Undercover agents trailing Young reported that he worked to reduce his social media footprint for years and claimed to carry several burner phones as early as 2011. He would keep mum on his plans so that “people would find out what he was going to do after it happened,” Young told the undercover, according to the affidavit.

“Young said that if law enforcement searched Young’s home, they would have issues because Young was stockpiling weapons,” the affidavit said, adding that he owned an Egyptian AK-47, a Kimber 1911 .45 caliber pistol, and an AK-47 AMD rifle.
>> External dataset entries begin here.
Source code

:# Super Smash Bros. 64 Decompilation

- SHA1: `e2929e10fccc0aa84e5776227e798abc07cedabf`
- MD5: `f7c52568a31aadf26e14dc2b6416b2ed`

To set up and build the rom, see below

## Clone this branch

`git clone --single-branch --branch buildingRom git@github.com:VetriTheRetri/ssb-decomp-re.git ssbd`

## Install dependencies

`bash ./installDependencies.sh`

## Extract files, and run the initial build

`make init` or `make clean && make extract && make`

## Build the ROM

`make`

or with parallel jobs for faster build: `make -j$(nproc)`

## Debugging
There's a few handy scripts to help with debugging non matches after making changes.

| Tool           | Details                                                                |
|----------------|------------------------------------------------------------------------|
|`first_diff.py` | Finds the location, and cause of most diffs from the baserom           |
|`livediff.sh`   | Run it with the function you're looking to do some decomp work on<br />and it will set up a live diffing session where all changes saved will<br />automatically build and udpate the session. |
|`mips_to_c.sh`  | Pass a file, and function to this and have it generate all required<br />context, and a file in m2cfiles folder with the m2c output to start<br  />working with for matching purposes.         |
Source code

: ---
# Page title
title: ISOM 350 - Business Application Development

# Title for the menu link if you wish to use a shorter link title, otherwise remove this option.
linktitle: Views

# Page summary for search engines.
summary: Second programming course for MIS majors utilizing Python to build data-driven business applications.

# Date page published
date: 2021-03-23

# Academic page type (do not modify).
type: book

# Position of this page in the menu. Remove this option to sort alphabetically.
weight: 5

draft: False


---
Young’s affection for jihad is long and personal, according to court documents. His friend Zachary Chesser was arrested in 2010 for attempting to provide material support to Somali terrorist group al-Shabaab, and Amine El Khalifi, who met with Young, Chesser, and the undercover agent, is serving time for a plot to blow up the U.S. Capitol.

But when interrogated, Young allegedly told FBI agents that it would’ve been his religious duty to turn Chesser in if he suspected him of terror involvement.

An undercover officer assigned to befriend Young in light of his interactions with Chesser found a different side, though. Young allegedly told him in 2011 that he scanned for law enforcement tails outside with his home with an AK-47, and that if someone ratted him out “that person’s head would be in a cinder block at the bottom of Lake Braddock,” the documents state. The undercover agent even reported that Young claimed to have tortured animals as a child and that he fantasized plots about shooting up a federal courthouse.

Young allegedly told the FBI in a September 2011 interview that he traveled to Libya twice that year to fight with anti-Gaddafi forces. He took a kevlar helmet, body armor, and other items with him, according to baggage searches. He also brought them back. In a 2015 email, Young allegedly said that he’d served in Libya with a group that has possible links to al Qaeda, according to the documents.